Dorden had patched the wound in the commissar's shoulder with sterile dressings, washed the whole limb in pungent blue sterilising gel and then pinched the mouth of the wound shut with bakelite suture clamps that looked like the heads of biting insects. Gaunt tried to flex his arm.
'Don't do that,' Dorden said quickly. 'I'd wrap it in false-flesh if I could find any, but besides, the wound should breathe. Honestly, you'd be better off in the main hospital ward.'
Gaunt shook his head. 'You've done a fine job,' he said. Dorden smiled. He didn't want to press the commissar on the issue. Corbec had muttered something about keeping this private.
Dorden was a small man, older than most of the Ghosts, with a grey beard and warm eyes. He'd been a doctor on Tanith, running an extended practice through the farms and settlements of Beldane and the forest wilds of County Pryze. He'd been drafted at the Founding to fulfil the Administratum's requirements for regimental medical personnel. His wife had died a year before the Founding, his only son a trooper in the ninth platoon. His one daughter, her husband and their first born had perished in the flames of Tanith. He had left nothing behind in the embers of his homeworld except the memory of years of community service, a duty he now carried on for the good of the last men of Tanith.
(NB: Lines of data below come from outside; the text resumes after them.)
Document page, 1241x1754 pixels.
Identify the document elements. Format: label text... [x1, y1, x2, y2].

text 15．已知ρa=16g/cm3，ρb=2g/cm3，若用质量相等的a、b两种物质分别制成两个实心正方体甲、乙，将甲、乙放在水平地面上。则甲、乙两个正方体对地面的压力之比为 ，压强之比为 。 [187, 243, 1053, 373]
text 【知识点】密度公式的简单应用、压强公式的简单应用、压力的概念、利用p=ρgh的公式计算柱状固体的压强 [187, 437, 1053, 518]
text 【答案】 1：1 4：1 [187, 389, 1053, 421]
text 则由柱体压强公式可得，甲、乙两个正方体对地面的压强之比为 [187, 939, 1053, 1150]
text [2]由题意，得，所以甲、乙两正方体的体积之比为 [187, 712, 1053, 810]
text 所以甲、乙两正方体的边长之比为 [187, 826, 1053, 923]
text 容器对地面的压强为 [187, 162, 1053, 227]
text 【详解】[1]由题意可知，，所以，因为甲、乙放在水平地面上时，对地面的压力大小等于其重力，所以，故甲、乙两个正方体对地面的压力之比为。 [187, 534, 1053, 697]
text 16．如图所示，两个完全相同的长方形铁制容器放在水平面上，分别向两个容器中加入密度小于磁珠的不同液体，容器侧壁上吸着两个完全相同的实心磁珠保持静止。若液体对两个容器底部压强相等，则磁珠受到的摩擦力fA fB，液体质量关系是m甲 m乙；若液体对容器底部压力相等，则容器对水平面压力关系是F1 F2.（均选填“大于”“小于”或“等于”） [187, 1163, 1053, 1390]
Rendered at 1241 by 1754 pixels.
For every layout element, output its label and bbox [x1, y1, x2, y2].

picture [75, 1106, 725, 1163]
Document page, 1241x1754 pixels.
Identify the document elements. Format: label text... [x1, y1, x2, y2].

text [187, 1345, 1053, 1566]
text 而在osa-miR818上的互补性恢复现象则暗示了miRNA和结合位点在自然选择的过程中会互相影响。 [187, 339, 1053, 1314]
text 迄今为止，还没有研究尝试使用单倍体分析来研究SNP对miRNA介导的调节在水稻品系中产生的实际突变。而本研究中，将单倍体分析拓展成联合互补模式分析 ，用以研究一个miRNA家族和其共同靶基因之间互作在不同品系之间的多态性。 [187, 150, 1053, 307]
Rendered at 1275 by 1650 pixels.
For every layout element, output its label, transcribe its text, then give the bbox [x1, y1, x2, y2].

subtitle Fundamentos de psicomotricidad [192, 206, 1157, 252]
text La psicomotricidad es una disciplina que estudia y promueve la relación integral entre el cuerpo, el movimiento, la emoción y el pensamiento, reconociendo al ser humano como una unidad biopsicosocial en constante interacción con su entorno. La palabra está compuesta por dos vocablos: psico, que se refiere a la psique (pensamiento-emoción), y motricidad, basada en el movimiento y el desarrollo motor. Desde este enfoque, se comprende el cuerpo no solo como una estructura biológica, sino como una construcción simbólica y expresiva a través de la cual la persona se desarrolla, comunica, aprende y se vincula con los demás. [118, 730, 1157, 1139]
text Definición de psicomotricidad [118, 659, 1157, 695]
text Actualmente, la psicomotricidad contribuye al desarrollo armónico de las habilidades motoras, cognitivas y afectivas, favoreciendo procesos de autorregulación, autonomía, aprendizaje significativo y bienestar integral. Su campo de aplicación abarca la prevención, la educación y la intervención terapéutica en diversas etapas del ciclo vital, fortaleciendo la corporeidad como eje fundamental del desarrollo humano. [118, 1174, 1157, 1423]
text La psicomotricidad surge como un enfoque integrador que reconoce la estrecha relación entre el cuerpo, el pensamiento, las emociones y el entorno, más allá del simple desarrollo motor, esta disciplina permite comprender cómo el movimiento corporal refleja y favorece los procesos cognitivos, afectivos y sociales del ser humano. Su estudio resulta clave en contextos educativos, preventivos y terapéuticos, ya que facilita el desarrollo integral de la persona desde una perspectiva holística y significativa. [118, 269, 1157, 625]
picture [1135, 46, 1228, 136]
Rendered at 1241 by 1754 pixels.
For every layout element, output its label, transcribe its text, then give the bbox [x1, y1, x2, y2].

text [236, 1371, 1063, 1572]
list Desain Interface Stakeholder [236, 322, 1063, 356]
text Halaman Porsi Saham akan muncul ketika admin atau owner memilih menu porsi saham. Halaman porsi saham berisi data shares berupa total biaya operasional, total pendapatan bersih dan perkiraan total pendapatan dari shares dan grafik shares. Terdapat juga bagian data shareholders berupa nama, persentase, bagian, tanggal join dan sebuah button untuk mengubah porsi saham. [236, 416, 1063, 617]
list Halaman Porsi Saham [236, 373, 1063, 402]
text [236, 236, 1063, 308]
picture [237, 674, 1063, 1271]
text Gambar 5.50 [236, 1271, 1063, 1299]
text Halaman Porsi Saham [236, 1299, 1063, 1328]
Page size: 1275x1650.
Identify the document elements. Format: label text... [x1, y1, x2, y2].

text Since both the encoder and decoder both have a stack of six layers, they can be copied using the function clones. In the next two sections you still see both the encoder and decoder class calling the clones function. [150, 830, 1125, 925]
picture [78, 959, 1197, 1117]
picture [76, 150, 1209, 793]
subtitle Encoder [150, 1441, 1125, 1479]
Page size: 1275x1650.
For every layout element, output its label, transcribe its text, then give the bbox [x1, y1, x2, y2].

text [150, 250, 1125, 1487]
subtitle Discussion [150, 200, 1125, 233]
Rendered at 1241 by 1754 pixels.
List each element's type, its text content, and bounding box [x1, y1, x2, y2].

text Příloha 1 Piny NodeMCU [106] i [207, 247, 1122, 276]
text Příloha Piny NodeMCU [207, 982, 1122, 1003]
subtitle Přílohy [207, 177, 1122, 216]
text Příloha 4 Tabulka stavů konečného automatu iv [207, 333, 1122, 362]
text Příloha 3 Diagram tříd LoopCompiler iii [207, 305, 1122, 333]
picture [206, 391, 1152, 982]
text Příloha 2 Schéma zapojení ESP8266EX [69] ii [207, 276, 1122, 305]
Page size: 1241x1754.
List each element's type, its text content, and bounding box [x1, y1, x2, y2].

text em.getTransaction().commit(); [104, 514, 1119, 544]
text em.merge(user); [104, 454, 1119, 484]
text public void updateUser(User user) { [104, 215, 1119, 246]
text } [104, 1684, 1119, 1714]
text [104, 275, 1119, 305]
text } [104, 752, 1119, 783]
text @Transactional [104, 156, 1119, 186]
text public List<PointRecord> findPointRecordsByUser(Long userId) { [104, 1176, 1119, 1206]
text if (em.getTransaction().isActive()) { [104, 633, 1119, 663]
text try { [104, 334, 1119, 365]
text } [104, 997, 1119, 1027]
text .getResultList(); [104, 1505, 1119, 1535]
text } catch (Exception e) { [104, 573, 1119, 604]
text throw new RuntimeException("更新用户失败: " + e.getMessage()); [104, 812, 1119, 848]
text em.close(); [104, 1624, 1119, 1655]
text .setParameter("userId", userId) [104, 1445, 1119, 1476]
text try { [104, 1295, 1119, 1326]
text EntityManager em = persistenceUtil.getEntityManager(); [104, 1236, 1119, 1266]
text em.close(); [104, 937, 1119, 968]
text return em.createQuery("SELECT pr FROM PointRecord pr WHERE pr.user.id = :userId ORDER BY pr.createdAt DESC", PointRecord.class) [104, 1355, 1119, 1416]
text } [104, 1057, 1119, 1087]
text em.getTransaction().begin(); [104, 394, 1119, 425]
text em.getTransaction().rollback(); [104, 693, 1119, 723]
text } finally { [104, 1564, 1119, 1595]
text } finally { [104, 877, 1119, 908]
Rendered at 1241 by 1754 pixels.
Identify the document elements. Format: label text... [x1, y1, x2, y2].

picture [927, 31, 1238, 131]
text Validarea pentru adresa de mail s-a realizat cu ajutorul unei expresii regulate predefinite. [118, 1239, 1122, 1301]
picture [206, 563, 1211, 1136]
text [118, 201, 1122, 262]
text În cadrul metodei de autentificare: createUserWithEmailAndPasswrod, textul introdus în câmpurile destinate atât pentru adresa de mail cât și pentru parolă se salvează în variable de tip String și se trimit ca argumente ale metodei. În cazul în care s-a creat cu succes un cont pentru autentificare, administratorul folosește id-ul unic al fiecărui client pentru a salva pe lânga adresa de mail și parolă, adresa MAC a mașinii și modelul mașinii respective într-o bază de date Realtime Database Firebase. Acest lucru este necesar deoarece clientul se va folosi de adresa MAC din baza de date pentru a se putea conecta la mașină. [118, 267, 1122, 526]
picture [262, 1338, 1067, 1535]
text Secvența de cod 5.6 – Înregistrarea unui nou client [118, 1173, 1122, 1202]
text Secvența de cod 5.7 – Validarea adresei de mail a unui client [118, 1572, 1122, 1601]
He refused to carry a weapon, and thus was the only Ghost that Gaunt couldn't rely on to fight… but Gaunt hardly cared. He had sixty or seventy men in his command who wouldn't still be there but for Dorden.
'I've checked for venom taint or fibre toxin. You're lucky. The blade was clean. Cleaner than mine!' Dorden chuckled and it made Gaunt smile. 'Unusual…' Dorden added and fell silent.